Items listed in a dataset
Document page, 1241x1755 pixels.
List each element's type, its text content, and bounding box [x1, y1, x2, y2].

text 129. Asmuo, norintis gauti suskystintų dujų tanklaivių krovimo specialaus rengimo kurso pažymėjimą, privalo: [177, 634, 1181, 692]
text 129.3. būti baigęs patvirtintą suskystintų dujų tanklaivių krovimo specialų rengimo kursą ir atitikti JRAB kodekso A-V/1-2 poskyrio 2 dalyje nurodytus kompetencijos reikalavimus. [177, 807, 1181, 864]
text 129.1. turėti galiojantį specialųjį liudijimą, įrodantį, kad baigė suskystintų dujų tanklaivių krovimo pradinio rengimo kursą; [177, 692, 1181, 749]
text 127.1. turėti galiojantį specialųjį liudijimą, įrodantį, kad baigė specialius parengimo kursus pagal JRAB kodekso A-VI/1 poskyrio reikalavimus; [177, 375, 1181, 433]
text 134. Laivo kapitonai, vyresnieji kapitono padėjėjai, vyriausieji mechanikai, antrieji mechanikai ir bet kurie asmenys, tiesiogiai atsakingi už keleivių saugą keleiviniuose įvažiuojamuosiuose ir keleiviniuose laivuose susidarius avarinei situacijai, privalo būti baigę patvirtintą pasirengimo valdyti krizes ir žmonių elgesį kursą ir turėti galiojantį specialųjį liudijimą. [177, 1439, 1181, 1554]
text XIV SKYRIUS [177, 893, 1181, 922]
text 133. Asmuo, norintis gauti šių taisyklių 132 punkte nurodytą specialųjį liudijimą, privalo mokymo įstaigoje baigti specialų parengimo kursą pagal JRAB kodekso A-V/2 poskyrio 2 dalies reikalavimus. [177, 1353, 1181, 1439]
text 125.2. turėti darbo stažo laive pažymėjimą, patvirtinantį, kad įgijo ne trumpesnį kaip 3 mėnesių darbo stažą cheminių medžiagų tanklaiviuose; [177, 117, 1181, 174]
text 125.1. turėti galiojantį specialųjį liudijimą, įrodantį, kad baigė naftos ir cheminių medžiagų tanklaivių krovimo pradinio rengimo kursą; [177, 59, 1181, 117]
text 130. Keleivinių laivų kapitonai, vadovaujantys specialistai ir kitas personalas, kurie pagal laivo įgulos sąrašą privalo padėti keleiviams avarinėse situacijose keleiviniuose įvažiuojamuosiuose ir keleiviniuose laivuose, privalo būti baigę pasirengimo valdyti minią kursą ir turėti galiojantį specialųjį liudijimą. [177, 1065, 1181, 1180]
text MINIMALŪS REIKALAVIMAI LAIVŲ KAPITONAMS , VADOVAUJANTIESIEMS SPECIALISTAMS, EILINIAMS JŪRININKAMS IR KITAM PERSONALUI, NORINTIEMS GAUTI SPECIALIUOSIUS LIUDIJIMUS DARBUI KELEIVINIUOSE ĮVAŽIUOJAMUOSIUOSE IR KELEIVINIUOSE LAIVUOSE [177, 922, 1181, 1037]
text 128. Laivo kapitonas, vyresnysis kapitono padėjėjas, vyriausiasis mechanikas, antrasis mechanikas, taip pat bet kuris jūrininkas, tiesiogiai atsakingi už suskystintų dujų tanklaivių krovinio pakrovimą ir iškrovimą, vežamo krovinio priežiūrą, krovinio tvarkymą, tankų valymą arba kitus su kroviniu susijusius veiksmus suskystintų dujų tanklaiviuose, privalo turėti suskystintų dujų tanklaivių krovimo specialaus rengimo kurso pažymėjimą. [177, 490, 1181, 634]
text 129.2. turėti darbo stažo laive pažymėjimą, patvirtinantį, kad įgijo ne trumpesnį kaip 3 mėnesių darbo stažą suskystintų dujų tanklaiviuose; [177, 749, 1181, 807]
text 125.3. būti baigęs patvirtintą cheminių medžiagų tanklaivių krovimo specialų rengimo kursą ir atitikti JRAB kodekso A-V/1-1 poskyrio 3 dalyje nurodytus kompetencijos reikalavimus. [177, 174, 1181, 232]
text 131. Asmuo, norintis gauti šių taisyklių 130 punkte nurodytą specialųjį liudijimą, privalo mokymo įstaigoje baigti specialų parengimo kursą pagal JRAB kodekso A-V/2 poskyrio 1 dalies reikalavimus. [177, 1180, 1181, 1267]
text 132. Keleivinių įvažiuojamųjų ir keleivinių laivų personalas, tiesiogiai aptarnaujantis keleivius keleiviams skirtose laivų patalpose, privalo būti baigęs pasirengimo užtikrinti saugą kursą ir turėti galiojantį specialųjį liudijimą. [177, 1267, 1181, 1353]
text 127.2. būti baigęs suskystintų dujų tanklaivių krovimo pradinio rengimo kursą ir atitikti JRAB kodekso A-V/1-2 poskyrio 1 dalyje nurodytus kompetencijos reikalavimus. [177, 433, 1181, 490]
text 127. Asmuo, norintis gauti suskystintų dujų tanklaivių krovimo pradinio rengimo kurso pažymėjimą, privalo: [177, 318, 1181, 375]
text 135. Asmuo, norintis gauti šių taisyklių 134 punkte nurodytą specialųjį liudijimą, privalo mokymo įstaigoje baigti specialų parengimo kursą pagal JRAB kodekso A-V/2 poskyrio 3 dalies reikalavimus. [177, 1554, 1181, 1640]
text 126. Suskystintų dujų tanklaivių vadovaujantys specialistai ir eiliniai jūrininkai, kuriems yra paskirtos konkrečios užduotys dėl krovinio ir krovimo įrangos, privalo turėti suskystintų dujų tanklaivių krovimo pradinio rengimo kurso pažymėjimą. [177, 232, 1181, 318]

= WHAT IS EXPECTED =
Update the items by replacing every occurrence of "JRAB" with "STCW", leaving everything else unchanged.

= WRITTEN SOLUTION =
Document page, 1241x1755 pixels.
List each element's type, its text content, and bounding box [x1, y1, x2, y2].

text 129. Asmuo, norintis gauti suskystintų dujų tanklaivių krovimo specialaus rengimo kurso pažymėjimą, privalo: [177, 634, 1181, 692]
text 129.3. būti baigęs patvirtintą suskystintų dujų tanklaivių krovimo specialų rengimo kursą ir atitikti STCW kodekso A-V/1-2 poskyrio 2 dalyje nurodytus kompetencijos reikalavimus. [177, 807, 1181, 864]
text 129.1. turėti galiojantį specialųjį liudijimą, įrodantį, kad baigė suskystintų dujų tanklaivių krovimo pradinio rengimo kursą; [177, 692, 1181, 749]
text 127.1. turėti galiojantį specialųjį liudijimą, įrodantį, kad baigė specialius parengimo kursus pagal STCW kodekso A-VI/1 poskyrio reikalavimus; [177, 375, 1181, 433]
text 134. Laivo kapitonai, vyresnieji kapitono padėjėjai, vyriausieji mechanikai, antrieji mechanikai ir bet kurie asmenys, tiesiogiai atsakingi už keleivių saugą keleiviniuose įvažiuojamuosiuose ir keleiviniuose laivuose susidarius avarinei situacijai, privalo būti baigę patvirtintą pasirengimo valdyti krizes ir žmonių elgesį kursą ir turėti galiojantį specialųjį liudijimą. [177, 1439, 1181, 1554]
text XIV SKYRIUS [177, 893, 1181, 922]
text 133. Asmuo, norintis gauti šių taisyklių 132 punkte nurodytą specialųjį liudijimą, privalo mokymo įstaigoje baigti specialų parengimo kursą pagal STCW kodekso A-V/2 poskyrio 2 dalies reikalavimus. [177, 1353, 1181, 1439]
text 125.2. turėti darbo stažo laive pažymėjimą, patvirtinantį, kad įgijo ne trumpesnį kaip 3 mėnesių darbo stažą cheminių medžiagų tanklaiviuose; [177, 117, 1181, 174]
text 125.1. turėti galiojantį specialųjį liudijimą, įrodantį, kad baigė naftos ir cheminių medžiagų tanklaivių krovimo pradinio rengimo kursą; [177, 59, 1181, 117]
text 130. Keleivinių laivų kapitonai, vadovaujantys specialistai ir kitas personalas, kurie pagal laivo įgulos sąrašą privalo padėti keleiviams avarinėse situacijose keleiviniuose įvažiuojamuosiuose ir keleiviniuose laivuose, privalo būti baigę pasirengimo valdyti minią kursą ir turėti galiojantį specialųjį liudijimą. [177, 1065, 1181, 1180]
text MINIMALŪS REIKALAVIMAI LAIVŲ KAPITONAMS , VADOVAUJANTIESIEMS SPECIALISTAMS, EILINIAMS JŪRININKAMS IR KITAM PERSONALUI, NORINTIEMS GAUTI SPECIALIUOSIUS LIUDIJIMUS DARBUI KELEIVINIUOSE ĮVAŽIUOJAMUOSIUOSE IR KELEIVINIUOSE LAIVUOSE [177, 922, 1181, 1037]
text 128. Laivo kapitonas, vyresnysis kapitono padėjėjas, vyriausiasis mechanikas, antrasis mechanikas, taip pat bet kuris jūrininkas, tiesiogiai atsakingi už suskystintų dujų tanklaivių krovinio pakrovimą ir iškrovimą, vežamo krovinio priežiūrą, krovinio tvarkymą, tankų valymą arba kitus su kroviniu susijusius veiksmus suskystintų dujų tanklaiviuose, privalo turėti suskystintų dujų tanklaivių krovimo specialaus rengimo kurso pažymėjimą. [177, 490, 1181, 634]
text 129.2. turėti darbo stažo laive pažymėjimą, patvirtinantį, kad įgijo ne trumpesnį kaip 3 mėnesių darbo stažą suskystintų dujų tanklaiviuose; [177, 749, 1181, 807]
text 125.3. būti baigęs patvirtintą cheminių medžiagų tanklaivių krovimo specialų rengimo kursą ir atitikti STCW kodekso A-V/1-1 poskyrio 3 dalyje nurodytus kompetencijos reikalavimus. [177, 174, 1181, 232]
text 131. Asmuo, norintis gauti šių taisyklių 130 punkte nurodytą specialųjį liudijimą, privalo mokymo įstaigoje baigti specialų parengimo kursą pagal STCW kodekso A-V/2 poskyrio 1 dalies reikalavimus. [177, 1180, 1181, 1267]
text 132. Keleivinių įvažiuojamųjų ir keleivinių laivų personalas, tiesiogiai aptarnaujantis keleivius keleiviams skirtose laivų patalpose, privalo būti baigęs pasirengimo užtikrinti saugą kursą ir turėti galiojantį specialųjį liudijimą. [177, 1267, 1181, 1353]
text 127.2. būti baigęs suskystintų dujų tanklaivių krovimo pradinio rengimo kursą ir atitikti STCW kodekso A-V/1-2 poskyrio 1 dalyje nurodytus kompetencijos reikalavimus. [177, 433, 1181, 490]
text 127. Asmuo, norintis gauti suskystintų dujų tanklaivių krovimo pradinio rengimo kurso pažymėjimą, privalo: [177, 318, 1181, 375]
text 135. Asmuo, norintis gauti šių taisyklių 134 punkte nurodytą specialųjį liudijimą, privalo mokymo įstaigoje baigti specialų parengimo kursą pagal STCW kodekso A-V/2 poskyrio 3 dalies reikalavimus. [177, 1554, 1181, 1640]
text 126. Suskystintų dujų tanklaivių vadovaujantys specialistai ir eiliniai jūrininkai, kuriems yra paskirtos konkrečios užduotys dėl krovinio ir krovimo įrangos, privalo turėti suskystintų dujų tanklaivių krovimo pradinio rengimo kurso pažymėjimą. [177, 232, 1181, 318]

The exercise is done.